[[ Page extract, beginning ]]
Sam Basu & Matt Bryans
Kate MacGarry, London, UK
Think of the ubiquitous holiday snap: your grandparents with the friends they made on holiday; a sparse hotel room, tidy for the only time that week; the long stretch of beach crammed with other holiday-makers taking similar photos; a pool bar with ostentatious cocktails raised to toast the photographer; red raw shoulders at the beginning of the spool and the steadily increasing tan towards the end. It’s the archiving of a week in Alicante, Corfu, or Hastings. Most households will have them somewhere and they will sit largely undisturbed, growing dustier and dustier.
For Matt Bryans and Sam Basu’s first collaboration, fifty-eight found images are shown by slide carousel in the middle of Kate MacGarry’s small space. The installation is simple, echoing the ramshackle set-up you may find in a domestic slide viewing session, where equipment is layered upon both tables and books so that everyone can see. The exhibition version departs only in an intricate cascade of cables wired to amplifiers and speakers, through which a specially composed soundtrack is piped, playing unrelentingly over the top of the changing images. This noise is the amalgam of Basu’s quickening drum-beat and Bryans’ constant whirring of an unidentifiable machine which seems to drone on without break – it is this addition that moves the viewing set-up into a more sinister and insistent demand on the viewer’s attention.
[[ Page extract, end ]]
[[ Listed records, beginning ]]
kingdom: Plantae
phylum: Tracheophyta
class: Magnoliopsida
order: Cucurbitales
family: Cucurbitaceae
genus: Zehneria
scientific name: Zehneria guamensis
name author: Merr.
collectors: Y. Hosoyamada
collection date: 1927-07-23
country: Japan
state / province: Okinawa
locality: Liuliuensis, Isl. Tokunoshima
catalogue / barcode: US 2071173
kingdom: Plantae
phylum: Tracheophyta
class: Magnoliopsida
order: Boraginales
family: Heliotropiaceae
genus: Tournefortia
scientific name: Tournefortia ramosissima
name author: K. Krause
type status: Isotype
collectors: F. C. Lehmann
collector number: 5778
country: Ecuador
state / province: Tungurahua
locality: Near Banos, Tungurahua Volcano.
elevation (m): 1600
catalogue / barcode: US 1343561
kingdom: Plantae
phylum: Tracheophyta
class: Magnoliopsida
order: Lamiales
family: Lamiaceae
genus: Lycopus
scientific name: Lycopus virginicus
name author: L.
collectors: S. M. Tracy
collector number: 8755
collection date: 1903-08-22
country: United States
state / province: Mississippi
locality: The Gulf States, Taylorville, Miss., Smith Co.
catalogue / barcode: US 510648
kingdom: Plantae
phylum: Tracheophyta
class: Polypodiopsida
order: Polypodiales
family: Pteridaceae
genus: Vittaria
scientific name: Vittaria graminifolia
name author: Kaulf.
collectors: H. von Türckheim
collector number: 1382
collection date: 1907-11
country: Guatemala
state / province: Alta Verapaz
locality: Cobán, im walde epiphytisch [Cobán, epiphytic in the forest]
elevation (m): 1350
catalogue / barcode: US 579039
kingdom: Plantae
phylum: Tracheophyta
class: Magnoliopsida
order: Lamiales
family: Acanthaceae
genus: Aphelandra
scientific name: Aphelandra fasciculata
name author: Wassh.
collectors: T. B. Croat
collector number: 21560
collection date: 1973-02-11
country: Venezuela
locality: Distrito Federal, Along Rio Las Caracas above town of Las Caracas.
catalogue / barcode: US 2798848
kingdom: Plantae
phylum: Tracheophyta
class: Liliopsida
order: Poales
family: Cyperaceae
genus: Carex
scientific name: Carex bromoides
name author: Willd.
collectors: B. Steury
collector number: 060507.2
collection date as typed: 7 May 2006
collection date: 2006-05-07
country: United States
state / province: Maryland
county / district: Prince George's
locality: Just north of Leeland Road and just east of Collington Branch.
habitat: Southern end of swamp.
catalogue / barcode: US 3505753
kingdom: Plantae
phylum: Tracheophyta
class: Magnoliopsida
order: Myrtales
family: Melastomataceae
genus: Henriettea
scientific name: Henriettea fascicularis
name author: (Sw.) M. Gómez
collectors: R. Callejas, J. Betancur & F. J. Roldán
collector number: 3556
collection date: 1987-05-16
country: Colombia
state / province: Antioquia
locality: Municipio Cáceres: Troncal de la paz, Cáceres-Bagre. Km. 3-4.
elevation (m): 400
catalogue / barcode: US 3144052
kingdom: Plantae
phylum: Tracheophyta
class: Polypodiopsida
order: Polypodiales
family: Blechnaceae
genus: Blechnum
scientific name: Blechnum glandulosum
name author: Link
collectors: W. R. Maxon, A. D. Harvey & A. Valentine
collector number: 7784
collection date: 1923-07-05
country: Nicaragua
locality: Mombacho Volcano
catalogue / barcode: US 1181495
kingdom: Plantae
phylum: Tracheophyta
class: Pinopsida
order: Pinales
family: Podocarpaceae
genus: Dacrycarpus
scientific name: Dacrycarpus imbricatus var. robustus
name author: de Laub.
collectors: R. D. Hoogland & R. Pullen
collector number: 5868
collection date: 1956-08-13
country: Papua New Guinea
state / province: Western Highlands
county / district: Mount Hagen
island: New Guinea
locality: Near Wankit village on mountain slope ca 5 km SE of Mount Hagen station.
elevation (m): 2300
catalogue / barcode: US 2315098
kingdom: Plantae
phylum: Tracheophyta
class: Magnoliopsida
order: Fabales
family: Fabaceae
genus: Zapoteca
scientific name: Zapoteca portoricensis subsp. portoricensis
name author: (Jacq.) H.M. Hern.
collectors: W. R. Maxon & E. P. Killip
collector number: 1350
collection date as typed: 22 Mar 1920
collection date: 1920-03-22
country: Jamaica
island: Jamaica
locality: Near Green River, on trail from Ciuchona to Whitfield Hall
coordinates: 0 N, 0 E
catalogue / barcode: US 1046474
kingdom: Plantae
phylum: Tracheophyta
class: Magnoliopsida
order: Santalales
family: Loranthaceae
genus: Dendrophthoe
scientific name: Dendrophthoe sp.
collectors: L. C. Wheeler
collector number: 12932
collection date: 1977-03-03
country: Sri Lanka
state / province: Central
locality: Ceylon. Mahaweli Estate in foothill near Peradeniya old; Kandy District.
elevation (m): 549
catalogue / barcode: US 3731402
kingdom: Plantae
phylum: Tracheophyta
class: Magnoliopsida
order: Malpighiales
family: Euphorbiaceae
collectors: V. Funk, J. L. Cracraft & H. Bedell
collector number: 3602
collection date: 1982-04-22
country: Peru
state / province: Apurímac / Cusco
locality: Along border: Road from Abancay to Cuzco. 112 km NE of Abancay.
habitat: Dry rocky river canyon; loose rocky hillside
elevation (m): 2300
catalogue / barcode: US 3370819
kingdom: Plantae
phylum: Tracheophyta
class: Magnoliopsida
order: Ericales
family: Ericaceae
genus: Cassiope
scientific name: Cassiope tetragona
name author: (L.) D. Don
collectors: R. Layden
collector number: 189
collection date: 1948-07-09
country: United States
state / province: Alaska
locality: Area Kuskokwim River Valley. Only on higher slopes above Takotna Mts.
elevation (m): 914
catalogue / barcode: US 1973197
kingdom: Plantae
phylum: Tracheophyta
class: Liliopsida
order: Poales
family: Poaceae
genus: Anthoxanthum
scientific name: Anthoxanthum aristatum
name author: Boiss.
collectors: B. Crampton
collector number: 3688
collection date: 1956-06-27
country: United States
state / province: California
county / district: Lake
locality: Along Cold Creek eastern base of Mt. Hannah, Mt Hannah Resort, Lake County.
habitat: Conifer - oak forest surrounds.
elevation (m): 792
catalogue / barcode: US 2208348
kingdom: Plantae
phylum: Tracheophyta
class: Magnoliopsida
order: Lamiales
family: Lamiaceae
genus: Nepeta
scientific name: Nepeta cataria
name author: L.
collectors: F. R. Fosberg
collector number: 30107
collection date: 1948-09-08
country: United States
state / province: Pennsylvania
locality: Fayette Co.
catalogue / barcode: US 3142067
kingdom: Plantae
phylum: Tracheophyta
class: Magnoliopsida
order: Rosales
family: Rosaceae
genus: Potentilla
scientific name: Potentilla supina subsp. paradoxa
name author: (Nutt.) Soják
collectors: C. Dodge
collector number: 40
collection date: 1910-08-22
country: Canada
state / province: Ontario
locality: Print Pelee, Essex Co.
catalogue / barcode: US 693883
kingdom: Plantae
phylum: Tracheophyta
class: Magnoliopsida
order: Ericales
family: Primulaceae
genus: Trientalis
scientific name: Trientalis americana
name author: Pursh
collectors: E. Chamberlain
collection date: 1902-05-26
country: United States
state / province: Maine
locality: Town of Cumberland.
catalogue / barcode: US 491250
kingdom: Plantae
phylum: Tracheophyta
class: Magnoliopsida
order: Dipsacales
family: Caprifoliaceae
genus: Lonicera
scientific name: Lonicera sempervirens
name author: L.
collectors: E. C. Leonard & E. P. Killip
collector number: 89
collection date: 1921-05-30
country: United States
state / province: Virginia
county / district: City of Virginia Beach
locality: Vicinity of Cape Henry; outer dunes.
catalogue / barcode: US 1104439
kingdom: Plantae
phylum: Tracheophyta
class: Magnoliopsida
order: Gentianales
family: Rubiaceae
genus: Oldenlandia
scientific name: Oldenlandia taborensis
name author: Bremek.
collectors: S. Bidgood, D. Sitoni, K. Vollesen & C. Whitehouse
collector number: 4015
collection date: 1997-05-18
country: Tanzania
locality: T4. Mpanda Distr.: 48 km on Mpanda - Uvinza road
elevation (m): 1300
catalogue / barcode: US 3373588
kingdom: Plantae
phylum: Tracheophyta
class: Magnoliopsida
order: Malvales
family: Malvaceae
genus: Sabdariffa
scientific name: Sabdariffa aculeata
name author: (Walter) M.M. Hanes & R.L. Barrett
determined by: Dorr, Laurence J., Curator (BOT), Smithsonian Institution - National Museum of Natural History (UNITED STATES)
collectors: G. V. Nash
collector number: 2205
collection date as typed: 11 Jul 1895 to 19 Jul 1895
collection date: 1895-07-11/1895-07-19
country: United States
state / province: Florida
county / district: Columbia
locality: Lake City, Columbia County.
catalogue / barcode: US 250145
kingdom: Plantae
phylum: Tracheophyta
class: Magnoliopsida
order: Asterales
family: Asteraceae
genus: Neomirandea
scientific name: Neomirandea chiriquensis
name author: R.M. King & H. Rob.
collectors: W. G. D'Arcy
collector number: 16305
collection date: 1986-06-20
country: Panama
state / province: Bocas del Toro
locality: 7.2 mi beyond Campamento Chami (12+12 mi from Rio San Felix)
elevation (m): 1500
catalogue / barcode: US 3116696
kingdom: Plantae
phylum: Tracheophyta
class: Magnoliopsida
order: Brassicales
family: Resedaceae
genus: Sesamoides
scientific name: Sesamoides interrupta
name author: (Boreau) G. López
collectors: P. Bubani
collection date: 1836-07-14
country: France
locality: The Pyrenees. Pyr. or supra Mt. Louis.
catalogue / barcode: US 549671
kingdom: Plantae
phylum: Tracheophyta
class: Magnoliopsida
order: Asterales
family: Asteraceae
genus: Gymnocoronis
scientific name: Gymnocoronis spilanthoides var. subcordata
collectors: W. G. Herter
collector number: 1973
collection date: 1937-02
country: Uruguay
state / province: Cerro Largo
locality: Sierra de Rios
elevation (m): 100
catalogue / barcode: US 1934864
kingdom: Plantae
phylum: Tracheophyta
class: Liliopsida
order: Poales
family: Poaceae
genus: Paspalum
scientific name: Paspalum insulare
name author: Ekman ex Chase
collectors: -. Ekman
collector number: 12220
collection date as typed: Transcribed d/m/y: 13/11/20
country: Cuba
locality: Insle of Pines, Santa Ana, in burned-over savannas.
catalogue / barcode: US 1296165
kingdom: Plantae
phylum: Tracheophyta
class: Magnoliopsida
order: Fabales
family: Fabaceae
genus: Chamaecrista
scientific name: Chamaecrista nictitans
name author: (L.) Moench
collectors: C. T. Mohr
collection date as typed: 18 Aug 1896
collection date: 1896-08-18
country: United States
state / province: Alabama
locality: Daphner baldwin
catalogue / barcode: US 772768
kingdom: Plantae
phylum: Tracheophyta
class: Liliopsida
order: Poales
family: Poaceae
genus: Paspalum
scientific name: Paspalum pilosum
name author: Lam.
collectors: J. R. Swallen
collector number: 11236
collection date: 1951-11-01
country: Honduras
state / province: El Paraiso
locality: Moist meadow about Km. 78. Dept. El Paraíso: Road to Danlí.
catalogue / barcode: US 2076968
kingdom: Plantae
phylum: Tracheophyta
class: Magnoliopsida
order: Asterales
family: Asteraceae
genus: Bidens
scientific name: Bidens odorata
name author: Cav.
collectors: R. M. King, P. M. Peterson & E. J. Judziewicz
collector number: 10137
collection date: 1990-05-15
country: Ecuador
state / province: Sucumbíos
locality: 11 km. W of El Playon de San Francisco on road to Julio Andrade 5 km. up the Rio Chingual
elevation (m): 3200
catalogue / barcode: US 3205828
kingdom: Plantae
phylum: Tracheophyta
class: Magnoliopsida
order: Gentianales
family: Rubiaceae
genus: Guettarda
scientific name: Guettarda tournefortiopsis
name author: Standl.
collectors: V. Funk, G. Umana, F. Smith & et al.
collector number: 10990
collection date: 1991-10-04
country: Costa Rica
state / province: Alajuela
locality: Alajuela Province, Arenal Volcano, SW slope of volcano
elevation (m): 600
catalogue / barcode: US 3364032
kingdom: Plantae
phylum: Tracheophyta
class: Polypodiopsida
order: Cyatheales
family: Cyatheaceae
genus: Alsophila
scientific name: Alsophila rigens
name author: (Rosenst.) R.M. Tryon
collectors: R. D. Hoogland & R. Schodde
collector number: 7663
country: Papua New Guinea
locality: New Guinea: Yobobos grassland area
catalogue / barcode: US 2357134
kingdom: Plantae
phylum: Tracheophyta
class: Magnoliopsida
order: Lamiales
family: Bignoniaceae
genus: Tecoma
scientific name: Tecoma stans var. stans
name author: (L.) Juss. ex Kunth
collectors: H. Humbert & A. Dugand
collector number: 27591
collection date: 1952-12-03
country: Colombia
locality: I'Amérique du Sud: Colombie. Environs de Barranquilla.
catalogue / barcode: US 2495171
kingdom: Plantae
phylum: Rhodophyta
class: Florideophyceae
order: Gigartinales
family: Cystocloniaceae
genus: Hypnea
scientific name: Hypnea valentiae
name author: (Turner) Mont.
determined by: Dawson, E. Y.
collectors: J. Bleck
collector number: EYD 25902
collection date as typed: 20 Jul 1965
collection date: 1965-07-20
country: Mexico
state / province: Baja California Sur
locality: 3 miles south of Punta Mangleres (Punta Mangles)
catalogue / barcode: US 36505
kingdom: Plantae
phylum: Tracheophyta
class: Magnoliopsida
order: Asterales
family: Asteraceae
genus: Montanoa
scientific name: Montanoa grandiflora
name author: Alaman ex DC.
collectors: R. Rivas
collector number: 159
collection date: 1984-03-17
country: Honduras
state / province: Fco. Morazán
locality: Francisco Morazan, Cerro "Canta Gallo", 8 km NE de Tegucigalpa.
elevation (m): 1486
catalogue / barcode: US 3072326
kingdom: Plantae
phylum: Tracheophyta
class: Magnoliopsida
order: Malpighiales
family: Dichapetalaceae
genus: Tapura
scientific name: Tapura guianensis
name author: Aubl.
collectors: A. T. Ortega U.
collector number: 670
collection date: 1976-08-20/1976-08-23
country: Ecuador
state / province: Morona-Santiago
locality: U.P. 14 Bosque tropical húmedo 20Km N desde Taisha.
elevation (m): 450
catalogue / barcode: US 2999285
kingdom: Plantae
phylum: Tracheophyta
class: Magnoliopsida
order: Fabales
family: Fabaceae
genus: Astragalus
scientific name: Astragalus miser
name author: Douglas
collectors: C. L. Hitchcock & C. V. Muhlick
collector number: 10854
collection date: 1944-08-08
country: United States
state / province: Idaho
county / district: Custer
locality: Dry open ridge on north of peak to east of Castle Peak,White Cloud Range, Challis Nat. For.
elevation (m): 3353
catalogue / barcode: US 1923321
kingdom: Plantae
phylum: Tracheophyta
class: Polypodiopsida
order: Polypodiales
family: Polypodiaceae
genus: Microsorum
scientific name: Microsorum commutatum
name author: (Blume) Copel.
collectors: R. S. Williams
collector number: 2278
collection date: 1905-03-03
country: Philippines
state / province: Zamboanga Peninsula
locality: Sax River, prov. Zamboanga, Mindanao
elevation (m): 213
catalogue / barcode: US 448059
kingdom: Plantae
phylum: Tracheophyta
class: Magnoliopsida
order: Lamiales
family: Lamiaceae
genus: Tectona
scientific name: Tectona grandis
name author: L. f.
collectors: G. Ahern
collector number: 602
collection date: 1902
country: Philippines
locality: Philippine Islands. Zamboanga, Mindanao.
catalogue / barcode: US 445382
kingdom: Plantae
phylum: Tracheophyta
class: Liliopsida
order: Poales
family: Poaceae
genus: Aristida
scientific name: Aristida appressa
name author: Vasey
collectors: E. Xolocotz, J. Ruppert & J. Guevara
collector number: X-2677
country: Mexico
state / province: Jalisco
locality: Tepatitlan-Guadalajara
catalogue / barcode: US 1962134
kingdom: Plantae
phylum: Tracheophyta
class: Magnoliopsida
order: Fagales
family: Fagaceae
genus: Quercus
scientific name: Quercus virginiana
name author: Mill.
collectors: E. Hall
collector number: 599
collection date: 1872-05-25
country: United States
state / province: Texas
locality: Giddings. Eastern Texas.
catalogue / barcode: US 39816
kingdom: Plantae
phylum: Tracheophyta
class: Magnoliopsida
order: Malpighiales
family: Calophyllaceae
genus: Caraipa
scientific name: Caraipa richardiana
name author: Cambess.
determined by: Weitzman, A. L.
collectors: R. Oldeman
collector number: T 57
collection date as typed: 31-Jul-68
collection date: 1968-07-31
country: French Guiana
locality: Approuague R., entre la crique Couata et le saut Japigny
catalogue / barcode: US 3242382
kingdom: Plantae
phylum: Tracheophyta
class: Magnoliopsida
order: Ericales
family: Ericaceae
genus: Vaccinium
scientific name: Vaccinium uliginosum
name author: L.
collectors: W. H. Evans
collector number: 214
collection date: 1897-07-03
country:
[[ Listed records, end ]]
[Required tasks]
1 > Change "slide carousel" to "slide projector" in the exhibition review and write out the passage starting at "For Matt Bryans" and ending at "the viewer’s attention.".
2 > Continue the exhibition review from its final sentence.
The items have no connection to the exhibition review.

[Results for each task]
1 >
For Matt Bryans and Sam Basu’s first collaboration, fifty-eight found images are shown by slide projector in the middle of Kate MacGarry’s small space. The installation is simple, echoing the ramshackle set-up you may find in a domestic slide viewing session, where equipment is layered upon both tables and books so that everyone can see. The exhibition version departs only in an intricate cascade of cables wired to amplifiers and speakers, through which a specially composed soundtrack is piped, playing unrelentingly over the top of the changing images. This noise is the amalgam of Basu’s quickening drum-beat and Bryans’ constant whirring of an unidentifiable machine which seems to drone on without break – it is this addition that moves the viewing set-up into a more sinister and insistent demand on the viewer’s attention.

2 >
Given the decline of actual printed photographs since the beginning of the digital age, this could be an interesting exercise in itself, putting faded, round-cornered snapshots into the concentrated and stark setting of the gallery. But Bryans and Basu don’t seem to be much concerned with the viewer gorging on whatever personal nostalgia the slides evoke. The contents of these images have a slightly unnerving absurdity that prompts a double-take: alongside grandpas and aunties sipping their drinks is the sneaking incongruity of Halloween-themed pageantry. A woman cycles along a beach-front path – or wait, does she? No, a pig-faced woman cycles along a beach-front path and a man sits not with his wife but alongside a mannequin with glazed eyes and lurid make-up. It’s not your cousin being tripped by a wave, but a mummy swathed in bandages. These images and the farcical scenes that they document show the miniature spectacles and bizarre performances staged by a pre-prepared and theatrically jovial group of holiday-makers. Aside from being both remarkably well-constructed photographs and genuinely fantastical in what they capture, this slide show constitutes an exhibition of the glorious oddity that lurks, mostly silent, in everyone.